Je poursuis, si un wikipédien utilise un article [de presse] sur la guerre d’Algérie pour en faire état sur Wikipedia, que fait-on ? Peut-il utiliser la connaissance déjà publiée dans des livres ou doit-on appliquer l’amnistie puisque cet article sera accessible par tous. Dans ce cas, l’amnistie n’a plus de sens. Nous n’avons aucune réponse à ces questions.
Pour finir, j’aimerais revenir sur une polémique qui a eu lieu cet été. Il s’agit de votre nomination au conseil de l’Hadopi. Pouvez-vous en parler ?
R. M. – En effet, mon nom a circulé au ministère de la Culture pour entrer au collège de la Hadopi. Je n’étais pas contre sur le principe. Cette autorité a changé depuis deux ans et travaille désormais sur le développement de l’offre légale.
On dit qu’en haut lieu, des gens ont des opinions sur ma pauvre personne. Ils ont dû avoir peur qu’un simple conservateur spécialisé dans les estampes du XVIIème siècle rejoigne cette autorité.
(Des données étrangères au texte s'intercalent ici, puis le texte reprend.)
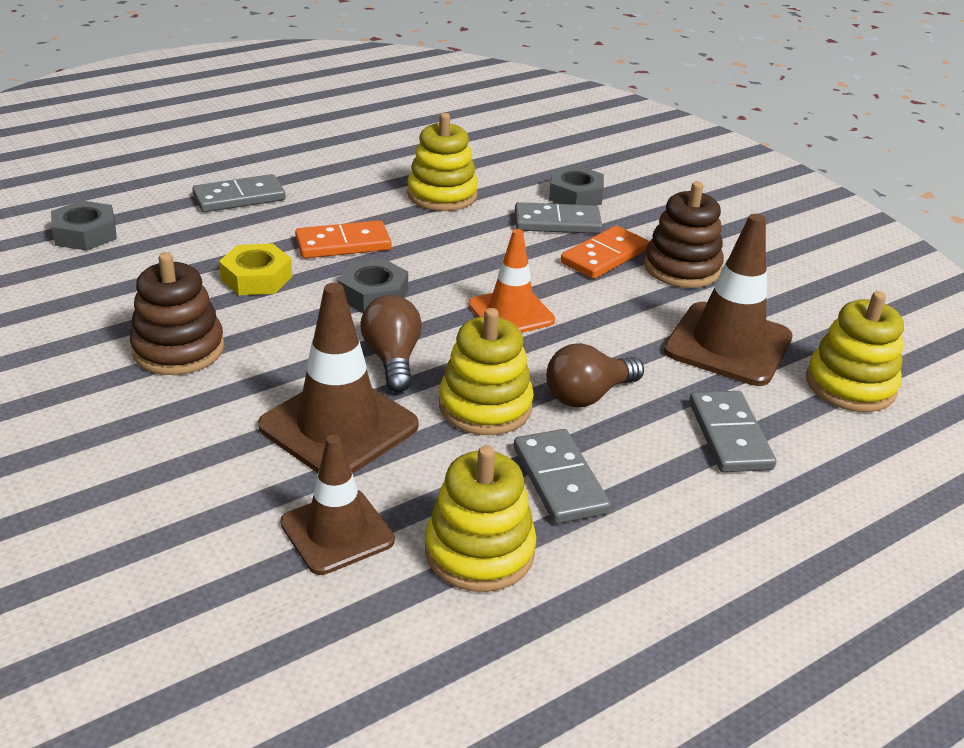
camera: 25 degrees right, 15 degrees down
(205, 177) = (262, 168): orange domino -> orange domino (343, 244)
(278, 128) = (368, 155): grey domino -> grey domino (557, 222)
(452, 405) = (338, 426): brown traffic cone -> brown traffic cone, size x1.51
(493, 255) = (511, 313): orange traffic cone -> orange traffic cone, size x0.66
Finalement, on ne m’a pas nommé.
J’ai été remplacé par quelqu’un qui est certainement très bien que je ne connais pas. Les questions sur lesquelles il travaille, notamment sur l’exception des personnes handicapées [Alain Lequeux représente le Groupement des intellectuels aveugles et amblyopes, NDR], sont très importantes. Ce choix appartient au ministère de la Culture.